→ **SUPPLIED PASSAGE**
▽

NOW, THEREFORE, in consideration of the foregoing Recitals, which are
incorporated herein by this reference, the mutual promises and conditions
contained herein, and for other good and valuable consideration, the receipt and
sufficiency of which are hereby acknowledged, Landlord and Tenant hereby agree
as follows:

 

1. Fourth Expansion Premises. In addition to the Current Premises, commencing on
the Fourth Expansion Premises Commencement Date (as defined below), Landlord
leases to Tenant, and Tenant leases from Landlord, the Fourth Expansion
Premises.

 

2. Delivery. Landlord shall use reasonable efforts to deliver the Fourth
Expansion Premises to Tenant vacant (except for Landlord’s Furniture, if any),
with the carpets in the Premises steam cleaned, the floors in the Premises waxed
and surfaces within the Premises wiped down and otherwise in substantially the
same condition in which the Fourth Expansion Premises are in as of the date of
this Sixth Amendment (other than with respect to any furniture, fixtures and
equipment that is the property of the existing tenant) (“Delivery” or “Deliver”)

△

In the lease amendment, what condition should the carpets be in when the Fourth Expansion Premises are delivered?

→ **SUPPLIED MATERIAL**
▽

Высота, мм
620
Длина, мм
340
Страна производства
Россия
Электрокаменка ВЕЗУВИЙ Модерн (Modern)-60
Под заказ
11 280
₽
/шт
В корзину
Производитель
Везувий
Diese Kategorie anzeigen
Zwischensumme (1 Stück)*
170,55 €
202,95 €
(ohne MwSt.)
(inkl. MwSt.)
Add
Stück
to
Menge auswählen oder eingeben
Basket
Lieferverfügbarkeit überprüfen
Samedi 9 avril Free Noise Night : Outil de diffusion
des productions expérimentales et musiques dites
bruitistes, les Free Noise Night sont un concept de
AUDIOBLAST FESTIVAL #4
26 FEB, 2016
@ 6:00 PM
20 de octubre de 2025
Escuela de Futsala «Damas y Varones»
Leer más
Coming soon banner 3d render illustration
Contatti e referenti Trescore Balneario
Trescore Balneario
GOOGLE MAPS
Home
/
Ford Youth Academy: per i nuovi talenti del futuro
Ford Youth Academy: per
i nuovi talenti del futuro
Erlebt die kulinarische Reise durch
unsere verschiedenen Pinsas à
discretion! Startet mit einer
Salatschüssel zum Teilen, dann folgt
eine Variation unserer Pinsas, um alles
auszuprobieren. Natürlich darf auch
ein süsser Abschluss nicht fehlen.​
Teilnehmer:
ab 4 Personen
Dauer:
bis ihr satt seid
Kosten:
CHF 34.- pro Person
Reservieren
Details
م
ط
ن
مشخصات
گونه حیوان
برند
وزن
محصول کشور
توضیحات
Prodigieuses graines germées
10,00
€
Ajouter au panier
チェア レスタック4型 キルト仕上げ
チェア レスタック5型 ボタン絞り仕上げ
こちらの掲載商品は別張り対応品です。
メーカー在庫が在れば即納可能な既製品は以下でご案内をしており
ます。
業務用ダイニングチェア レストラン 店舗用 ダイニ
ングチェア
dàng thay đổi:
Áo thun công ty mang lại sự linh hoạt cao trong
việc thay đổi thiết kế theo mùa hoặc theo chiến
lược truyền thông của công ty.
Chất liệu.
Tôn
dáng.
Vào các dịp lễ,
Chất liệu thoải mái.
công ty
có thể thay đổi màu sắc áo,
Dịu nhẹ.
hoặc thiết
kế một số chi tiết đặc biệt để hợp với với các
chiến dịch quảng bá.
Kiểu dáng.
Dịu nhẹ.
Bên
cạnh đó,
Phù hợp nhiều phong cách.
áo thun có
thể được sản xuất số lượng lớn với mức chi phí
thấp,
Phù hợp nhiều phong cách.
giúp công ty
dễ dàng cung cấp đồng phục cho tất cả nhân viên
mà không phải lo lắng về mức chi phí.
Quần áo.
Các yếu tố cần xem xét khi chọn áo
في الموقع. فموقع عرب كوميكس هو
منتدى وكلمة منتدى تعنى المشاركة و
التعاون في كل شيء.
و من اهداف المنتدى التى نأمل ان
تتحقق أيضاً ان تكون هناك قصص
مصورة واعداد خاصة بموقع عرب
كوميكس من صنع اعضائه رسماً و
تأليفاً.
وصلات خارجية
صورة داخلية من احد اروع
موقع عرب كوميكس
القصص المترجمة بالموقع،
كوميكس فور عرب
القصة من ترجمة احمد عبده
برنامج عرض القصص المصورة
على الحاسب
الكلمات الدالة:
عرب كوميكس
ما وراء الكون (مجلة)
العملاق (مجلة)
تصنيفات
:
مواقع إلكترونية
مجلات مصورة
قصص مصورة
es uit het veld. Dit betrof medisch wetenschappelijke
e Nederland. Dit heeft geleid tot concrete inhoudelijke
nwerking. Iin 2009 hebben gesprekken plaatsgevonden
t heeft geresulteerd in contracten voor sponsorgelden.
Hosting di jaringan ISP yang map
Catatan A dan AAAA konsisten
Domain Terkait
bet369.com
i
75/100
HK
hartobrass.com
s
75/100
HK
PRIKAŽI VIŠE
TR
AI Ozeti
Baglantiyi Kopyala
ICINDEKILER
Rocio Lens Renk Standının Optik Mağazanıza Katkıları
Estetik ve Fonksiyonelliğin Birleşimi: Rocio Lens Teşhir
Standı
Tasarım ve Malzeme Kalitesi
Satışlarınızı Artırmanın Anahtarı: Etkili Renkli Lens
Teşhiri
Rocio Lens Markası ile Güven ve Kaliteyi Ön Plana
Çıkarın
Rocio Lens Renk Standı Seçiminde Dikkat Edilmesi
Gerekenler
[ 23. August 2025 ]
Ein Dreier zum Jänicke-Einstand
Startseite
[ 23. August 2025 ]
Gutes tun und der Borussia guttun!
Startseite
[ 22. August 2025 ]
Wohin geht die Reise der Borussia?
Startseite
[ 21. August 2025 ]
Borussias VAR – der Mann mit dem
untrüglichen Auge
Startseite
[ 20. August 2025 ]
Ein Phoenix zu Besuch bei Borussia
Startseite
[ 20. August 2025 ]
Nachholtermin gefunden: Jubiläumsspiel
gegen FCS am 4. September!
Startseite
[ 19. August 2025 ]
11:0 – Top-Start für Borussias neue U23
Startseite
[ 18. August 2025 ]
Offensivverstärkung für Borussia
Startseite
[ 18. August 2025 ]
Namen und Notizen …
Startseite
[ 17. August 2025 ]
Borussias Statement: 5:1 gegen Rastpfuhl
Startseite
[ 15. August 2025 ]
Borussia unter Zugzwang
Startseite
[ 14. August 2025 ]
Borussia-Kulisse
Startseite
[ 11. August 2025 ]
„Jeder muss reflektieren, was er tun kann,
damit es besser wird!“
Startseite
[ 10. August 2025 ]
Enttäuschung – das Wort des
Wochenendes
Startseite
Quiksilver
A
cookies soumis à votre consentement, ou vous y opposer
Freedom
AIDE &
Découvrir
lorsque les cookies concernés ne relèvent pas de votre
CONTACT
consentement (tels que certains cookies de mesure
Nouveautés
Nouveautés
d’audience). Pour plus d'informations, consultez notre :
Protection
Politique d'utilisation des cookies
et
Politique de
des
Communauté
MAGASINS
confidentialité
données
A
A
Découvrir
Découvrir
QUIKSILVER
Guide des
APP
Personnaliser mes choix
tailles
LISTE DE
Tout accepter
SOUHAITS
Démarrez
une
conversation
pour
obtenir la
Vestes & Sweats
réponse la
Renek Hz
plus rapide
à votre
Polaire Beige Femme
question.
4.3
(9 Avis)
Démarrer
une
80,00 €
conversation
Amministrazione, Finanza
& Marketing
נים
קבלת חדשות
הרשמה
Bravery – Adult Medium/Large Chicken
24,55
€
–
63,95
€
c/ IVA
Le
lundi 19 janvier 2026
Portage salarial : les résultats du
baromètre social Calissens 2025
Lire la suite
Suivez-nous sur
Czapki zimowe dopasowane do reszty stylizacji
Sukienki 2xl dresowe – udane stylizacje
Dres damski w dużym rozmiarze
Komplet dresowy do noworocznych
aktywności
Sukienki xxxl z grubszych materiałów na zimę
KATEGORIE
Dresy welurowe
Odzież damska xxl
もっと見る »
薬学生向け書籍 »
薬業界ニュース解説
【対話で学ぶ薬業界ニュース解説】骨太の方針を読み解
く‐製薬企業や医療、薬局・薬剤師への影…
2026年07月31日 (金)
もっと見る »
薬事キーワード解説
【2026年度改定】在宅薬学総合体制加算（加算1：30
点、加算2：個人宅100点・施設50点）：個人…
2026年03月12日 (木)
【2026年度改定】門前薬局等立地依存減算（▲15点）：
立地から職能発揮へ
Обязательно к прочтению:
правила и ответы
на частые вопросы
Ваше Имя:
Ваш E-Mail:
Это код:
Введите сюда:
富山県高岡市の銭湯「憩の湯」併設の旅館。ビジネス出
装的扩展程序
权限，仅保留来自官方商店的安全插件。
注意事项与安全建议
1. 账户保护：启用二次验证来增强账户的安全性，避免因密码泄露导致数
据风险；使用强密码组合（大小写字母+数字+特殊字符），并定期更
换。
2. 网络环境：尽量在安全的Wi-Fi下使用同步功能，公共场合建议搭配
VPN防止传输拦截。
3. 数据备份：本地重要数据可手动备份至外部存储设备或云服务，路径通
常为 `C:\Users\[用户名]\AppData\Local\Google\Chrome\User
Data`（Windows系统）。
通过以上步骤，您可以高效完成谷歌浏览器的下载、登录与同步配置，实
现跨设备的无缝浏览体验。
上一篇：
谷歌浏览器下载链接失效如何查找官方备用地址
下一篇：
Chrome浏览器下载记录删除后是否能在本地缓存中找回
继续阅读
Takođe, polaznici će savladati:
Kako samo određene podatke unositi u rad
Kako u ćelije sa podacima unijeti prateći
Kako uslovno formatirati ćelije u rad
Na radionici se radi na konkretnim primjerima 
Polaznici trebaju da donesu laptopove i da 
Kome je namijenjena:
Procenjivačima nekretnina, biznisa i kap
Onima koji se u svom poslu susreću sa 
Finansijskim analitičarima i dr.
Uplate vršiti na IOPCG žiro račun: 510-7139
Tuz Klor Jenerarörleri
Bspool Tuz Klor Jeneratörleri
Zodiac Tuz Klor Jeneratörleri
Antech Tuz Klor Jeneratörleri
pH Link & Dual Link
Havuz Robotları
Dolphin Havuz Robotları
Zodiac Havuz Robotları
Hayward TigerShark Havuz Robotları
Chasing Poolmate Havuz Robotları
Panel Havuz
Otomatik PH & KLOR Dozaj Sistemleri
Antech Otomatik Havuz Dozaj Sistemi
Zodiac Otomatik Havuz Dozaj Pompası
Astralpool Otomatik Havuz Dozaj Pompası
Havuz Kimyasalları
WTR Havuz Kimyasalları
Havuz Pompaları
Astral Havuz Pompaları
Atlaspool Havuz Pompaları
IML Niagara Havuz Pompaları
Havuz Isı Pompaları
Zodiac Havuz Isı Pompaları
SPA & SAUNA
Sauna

△

→ **WORKED SOLUTION**
Steam cleaned.